» **PAGE EXCERPT**
====

The military are responsible for repairing
the land, but often bomb craters rapidly fill with water and are
colonised by plants that attract new life. Working closely with
Scottish Natural Heritage, they take on the task of monitoring the
flora and fauna, building structures like nesting rafts to attract
red-throated divers. While acknowledging the inevitability of a
certain amount of damage, he makes the unarguable point that land
management, over grazing and drainage ditches pose a far greater
threat to the highland environment.
Of course, the Commander has the advantage
of being able to stray from the road and explore deep into the Danger
Area. We can't, a prohibition that adds an element of claustrophobia
to an already unnerving experience. What makes it all the more disturbing
is the knowledge that we have Man's (and I mean men's) baser instinct
for violence to thank for the preservation of large tracts of Britain
where cornucopias of nature are left pretty much to do their own
thing.

====

Items drawn from a data source

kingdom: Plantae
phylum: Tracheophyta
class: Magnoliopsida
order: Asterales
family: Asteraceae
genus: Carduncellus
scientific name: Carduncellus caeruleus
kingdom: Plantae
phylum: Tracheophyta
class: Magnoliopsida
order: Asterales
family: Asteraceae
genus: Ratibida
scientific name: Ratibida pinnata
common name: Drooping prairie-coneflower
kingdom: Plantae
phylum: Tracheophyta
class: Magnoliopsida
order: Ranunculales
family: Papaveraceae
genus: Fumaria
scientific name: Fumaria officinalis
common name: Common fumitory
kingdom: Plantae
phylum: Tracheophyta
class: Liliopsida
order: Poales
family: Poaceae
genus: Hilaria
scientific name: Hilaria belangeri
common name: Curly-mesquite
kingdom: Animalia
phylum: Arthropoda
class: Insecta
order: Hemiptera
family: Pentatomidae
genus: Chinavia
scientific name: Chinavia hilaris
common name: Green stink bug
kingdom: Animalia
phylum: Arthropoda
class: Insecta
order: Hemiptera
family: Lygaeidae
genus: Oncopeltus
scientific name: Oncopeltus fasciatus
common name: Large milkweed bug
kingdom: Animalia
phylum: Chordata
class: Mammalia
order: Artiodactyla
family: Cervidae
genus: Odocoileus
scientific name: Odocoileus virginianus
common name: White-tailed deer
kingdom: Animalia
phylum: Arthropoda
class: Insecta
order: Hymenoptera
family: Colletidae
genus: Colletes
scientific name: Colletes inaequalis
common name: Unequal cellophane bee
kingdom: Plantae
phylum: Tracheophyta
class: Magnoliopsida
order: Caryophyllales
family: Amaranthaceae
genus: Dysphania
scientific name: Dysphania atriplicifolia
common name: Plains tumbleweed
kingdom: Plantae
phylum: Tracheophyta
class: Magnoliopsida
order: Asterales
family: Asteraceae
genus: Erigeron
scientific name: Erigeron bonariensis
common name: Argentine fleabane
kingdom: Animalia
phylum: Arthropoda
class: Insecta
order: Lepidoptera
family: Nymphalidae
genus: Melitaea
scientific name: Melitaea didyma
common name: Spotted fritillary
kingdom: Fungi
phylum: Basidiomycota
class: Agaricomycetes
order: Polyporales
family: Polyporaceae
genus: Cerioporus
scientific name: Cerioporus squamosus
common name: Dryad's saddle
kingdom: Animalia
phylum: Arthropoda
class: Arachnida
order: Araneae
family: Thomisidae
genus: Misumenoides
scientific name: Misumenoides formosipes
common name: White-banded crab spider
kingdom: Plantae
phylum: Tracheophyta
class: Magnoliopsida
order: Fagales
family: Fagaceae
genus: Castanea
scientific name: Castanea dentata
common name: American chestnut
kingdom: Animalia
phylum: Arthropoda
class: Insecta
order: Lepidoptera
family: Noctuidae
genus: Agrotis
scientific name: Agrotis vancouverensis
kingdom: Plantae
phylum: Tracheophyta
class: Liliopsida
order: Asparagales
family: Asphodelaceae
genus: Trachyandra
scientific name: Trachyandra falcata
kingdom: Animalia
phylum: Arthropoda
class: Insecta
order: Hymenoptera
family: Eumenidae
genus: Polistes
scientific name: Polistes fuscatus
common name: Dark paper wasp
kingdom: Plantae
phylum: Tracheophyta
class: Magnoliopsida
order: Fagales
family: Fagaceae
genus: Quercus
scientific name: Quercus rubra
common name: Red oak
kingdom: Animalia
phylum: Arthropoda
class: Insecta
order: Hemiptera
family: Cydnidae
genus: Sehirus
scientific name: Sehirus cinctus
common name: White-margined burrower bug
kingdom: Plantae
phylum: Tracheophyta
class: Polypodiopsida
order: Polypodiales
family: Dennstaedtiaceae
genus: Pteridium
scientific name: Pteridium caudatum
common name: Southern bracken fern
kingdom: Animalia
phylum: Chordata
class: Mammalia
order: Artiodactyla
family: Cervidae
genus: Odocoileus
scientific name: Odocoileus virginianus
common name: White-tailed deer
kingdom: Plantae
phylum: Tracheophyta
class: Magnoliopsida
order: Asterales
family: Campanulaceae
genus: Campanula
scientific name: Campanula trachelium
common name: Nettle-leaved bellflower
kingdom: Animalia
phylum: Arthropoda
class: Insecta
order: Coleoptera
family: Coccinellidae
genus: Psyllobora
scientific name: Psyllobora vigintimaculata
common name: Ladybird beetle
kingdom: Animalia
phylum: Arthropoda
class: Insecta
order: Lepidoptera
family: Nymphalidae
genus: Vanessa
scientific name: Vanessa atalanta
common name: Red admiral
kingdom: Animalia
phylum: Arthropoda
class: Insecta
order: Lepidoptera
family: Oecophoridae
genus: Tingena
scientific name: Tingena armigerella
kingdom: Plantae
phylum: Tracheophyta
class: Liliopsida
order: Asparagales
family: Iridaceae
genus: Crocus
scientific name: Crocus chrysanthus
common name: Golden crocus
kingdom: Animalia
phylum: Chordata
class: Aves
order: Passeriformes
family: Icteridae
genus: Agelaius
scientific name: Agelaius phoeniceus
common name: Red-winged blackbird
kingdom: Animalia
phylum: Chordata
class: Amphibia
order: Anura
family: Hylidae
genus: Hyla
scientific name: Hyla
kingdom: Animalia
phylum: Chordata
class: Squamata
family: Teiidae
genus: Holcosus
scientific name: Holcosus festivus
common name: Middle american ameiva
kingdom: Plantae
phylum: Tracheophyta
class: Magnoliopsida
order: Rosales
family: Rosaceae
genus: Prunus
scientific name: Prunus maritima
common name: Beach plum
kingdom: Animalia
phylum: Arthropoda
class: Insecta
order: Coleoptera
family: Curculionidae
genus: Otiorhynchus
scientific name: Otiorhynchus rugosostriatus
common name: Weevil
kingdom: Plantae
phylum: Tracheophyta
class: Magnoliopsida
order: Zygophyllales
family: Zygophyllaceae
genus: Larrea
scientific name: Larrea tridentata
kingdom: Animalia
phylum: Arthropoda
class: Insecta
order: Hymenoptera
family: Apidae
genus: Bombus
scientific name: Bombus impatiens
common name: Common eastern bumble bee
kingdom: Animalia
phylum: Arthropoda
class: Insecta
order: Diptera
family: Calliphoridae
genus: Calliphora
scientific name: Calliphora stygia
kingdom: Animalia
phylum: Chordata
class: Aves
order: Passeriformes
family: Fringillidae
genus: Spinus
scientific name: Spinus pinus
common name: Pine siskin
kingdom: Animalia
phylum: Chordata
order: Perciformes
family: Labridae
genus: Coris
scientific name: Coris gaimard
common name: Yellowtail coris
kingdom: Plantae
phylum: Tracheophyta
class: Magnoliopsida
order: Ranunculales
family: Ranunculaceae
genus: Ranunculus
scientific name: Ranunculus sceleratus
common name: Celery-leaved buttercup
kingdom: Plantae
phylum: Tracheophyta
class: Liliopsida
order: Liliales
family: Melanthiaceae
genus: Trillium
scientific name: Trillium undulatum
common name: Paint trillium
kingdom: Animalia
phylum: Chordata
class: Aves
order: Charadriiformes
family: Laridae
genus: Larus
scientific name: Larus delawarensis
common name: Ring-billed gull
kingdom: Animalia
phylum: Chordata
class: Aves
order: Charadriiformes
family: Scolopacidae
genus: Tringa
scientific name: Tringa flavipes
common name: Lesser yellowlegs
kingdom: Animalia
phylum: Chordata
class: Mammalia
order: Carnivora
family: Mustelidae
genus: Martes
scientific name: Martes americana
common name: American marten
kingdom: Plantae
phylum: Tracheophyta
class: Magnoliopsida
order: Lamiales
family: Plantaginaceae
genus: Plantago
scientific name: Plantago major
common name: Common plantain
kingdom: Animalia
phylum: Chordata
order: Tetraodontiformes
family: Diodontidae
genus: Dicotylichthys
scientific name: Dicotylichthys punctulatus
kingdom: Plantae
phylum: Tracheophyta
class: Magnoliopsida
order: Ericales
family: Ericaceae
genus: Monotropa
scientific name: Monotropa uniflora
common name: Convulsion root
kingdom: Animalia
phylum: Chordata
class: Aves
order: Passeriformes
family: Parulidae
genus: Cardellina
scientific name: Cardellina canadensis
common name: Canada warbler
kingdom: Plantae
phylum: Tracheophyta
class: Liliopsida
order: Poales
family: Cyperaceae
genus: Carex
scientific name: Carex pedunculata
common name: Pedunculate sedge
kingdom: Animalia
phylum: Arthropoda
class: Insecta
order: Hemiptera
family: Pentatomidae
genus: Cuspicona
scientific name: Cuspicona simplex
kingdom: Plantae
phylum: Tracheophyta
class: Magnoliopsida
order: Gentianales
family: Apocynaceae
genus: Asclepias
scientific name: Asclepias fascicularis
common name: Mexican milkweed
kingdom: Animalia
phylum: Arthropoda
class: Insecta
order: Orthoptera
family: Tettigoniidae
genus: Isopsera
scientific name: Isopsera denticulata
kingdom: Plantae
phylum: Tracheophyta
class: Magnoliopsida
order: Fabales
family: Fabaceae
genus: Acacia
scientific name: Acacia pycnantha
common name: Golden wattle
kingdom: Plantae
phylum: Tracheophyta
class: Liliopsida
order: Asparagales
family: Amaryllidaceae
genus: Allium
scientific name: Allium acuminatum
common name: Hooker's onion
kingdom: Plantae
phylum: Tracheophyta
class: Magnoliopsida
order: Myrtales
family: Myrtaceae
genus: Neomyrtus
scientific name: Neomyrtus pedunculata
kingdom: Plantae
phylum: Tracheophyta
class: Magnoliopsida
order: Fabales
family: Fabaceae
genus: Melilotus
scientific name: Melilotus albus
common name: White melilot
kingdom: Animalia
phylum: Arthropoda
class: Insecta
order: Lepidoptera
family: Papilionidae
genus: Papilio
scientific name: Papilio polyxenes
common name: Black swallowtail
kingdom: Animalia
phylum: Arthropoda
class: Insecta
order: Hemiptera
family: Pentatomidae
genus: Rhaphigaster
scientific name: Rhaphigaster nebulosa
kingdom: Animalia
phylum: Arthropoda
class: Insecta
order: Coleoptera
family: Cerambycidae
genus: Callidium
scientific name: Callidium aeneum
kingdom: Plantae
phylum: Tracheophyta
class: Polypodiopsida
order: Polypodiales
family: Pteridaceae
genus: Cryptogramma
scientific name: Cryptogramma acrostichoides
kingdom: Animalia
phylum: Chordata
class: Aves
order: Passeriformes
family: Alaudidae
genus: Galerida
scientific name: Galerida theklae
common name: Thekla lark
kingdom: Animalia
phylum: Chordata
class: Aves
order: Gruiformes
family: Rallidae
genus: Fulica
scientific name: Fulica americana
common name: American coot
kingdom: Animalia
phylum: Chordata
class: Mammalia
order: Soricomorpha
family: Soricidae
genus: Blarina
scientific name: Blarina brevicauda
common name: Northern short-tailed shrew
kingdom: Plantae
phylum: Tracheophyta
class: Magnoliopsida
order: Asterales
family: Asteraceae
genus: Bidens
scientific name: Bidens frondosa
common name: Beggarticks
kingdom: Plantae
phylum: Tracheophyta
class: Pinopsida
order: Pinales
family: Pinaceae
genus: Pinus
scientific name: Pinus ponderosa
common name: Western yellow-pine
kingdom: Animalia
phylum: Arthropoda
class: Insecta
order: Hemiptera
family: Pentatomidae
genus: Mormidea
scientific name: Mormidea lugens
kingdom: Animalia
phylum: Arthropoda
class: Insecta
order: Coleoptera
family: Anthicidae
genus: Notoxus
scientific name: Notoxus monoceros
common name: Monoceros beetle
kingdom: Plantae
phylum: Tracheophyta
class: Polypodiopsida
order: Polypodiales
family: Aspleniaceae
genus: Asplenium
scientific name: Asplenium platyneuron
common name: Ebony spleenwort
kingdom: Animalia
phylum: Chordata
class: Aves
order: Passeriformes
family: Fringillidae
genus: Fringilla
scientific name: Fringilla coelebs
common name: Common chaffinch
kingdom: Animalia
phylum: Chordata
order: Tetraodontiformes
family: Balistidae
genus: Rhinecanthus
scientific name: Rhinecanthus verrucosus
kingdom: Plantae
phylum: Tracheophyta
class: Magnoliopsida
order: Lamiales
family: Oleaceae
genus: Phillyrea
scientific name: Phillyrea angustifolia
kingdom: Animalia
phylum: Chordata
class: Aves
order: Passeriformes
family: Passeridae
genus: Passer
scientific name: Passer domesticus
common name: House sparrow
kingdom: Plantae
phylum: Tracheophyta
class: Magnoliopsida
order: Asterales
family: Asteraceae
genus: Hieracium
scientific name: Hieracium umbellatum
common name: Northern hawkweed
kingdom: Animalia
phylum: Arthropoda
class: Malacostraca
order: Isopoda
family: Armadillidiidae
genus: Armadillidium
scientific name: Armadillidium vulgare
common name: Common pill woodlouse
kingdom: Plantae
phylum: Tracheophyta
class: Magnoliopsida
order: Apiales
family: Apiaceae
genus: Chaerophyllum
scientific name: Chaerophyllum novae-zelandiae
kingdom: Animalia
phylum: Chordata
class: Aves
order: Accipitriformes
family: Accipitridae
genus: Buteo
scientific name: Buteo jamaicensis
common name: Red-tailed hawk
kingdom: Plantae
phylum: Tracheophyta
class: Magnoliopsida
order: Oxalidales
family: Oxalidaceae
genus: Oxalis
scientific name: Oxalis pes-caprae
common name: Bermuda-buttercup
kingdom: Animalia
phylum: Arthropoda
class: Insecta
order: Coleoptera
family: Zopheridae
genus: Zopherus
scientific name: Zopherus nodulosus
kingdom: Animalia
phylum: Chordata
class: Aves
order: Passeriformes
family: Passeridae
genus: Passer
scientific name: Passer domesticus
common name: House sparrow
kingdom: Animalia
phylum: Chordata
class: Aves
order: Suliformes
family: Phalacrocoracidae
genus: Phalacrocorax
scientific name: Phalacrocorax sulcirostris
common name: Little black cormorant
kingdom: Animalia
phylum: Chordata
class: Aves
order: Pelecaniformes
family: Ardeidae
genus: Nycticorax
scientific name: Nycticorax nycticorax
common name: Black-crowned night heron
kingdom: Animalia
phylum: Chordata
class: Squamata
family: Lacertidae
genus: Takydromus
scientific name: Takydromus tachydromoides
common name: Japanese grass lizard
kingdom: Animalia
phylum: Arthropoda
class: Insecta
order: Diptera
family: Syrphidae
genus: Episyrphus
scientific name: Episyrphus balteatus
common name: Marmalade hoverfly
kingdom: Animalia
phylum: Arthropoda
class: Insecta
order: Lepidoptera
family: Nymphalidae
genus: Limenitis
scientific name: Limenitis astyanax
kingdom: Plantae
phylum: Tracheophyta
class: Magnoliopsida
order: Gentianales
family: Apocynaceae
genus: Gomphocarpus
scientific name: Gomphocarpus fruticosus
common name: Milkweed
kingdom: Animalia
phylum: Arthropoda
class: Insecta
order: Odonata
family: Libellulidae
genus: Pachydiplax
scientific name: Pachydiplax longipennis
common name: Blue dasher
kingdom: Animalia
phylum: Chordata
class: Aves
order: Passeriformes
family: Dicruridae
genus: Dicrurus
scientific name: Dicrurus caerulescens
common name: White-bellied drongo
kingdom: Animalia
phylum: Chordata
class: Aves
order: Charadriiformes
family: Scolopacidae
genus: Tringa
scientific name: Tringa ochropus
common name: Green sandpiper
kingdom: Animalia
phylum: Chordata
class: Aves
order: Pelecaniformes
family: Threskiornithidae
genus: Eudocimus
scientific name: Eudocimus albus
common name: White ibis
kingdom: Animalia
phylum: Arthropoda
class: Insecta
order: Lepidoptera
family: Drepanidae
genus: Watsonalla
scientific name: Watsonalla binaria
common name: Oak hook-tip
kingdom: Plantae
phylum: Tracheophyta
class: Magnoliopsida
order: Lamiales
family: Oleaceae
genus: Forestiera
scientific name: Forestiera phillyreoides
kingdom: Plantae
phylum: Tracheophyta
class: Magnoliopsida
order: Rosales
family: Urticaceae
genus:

====

» **TASKS TO COMPLETE**
1 > Transcribe the Danger Area excerpt from "The military are" through "the highland environment.".
2 > Answer these questions using the Danger Area excerpt.
(a) With which organization do the military work closely?
(b) What structures are built to attract red-throated divers?
(c) Which three things are said to pose a far greater threat to the highland environment?
3 > Summarize the Danger Area excerpt in two sentences.
The records were taken from a separate source.

» **THE REPLIES**
1 >
The military are responsible for repairing
the land, but often bomb craters rapidly fill with water and are
colonised by plants that attract new life. Working closely with
Scottish Natural Heritage, they take on the task of monitoring the
flora and fauna, building structures like nesting rafts to attract
red-throated divers. While acknowledging the inevitability of a
certain amount of damage, he makes the unarguable point that land
management, over grazing and drainage ditches pose a far greater
threat to the highland environment.

2 >
(a) Scottish Natural Heritage.
(b) Nesting rafts.
(c) Land management, over grazing and drainage ditches.

3 > The military are responsible for repairing the land and work with Scottish Natural Heritage to monitor flora and fauna, even building nesting rafts for red-throated divers, though land management, over grazing and drainage ditches are said to pose a far greater threat to the highland environment. Unlike the Commander, the writer's party cannot stray from the road into the Danger Area, and the writer finds it disturbing that men's instinct for violence is responsible for preserving large tracts of Britain where nature is left largely to itself.